The North Pacific Fishery Management Council, meeting in Seattle, voted unanimously to prohibit industrial fishing in nearly 200,000 square miles of U.S. waters in the Chukchi and Beaufort seas. The U.S. Commerce Department is expected to approve the recommendation.

"This will close the Arctic to all commercial fishing," says Jim Ayers, vice president for Pacific and Arctic affairs at ocean conservation organization Oceana, based in Juneau, who testified before the vote. "This is the beginning of a concept of large protected marine areas."

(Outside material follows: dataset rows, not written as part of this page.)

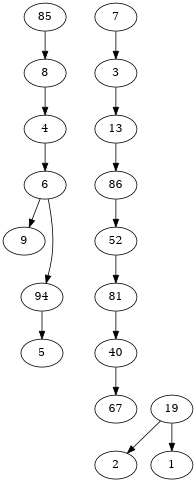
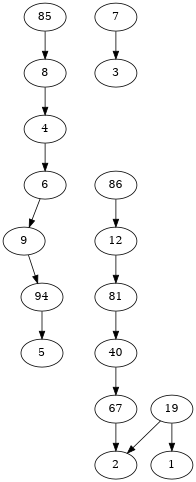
  digraph {
    n1 [label=85]
    8
    4
    6
    9
    n6 [label=94]
    5
    7
    3
-   13
    n11 [label=86]
-   12 [label=52]
+   12
    n13 [label=81]
    n14 [label=40]
    n15 [label=67]
    2
    19
    1
    n1 -> 8
    8 -> 4
    4 -> 6
    6 -> 9
-   6 -> n6
+   9 -> n6
    n6 -> 5
    7 -> 3
-   3 -> 13
-   13 -> n11
    n11 -> 12
    12 -> n13
    n13 -> n14
    n14 -> n15
+   n15 -> 2
    19 -> 2
    19 -> 1
  }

The move comes as warming temperatures continue to melt sea ice above the Arctic Circle. No commercial fishing currently occurs in the region but the concern is that it will begin as navigable waters replace the ice.

Summer 2007 set a record for the minimum extent of arctic sea ice at 4.3 million square kilometers, with 2008 close behind. The summer ice cover has fallen by more than 40% from the 1980s, opening around 1.3 million square kilometers of the Arctic to fishing, oil exploration and shipping.

The North Pacific Fishery Management Council voted to prohibit fishing in nearly 200,000 square nautical miles of Arctic waters in the so-called U.S. Exclusive Economic Zone, which stretches from 3 miles offshore to 200 miles offshore, starting at the Bering Strait and extending north and east to the U.S.-Canada border.

Current fishing spots in the Arctic Sea will remain unaffected, and indigenous tribes will still be allowed to subsistence fish in new regions, but nobody else gets to cast line or net.

The decision, which follows years of work by conservation groups including Oceana, Audubon Alaska, Ocean Conservancy, and the Pew Environment Group, is precedent-setting: It's one of the largest precautionary measures in fisheries history.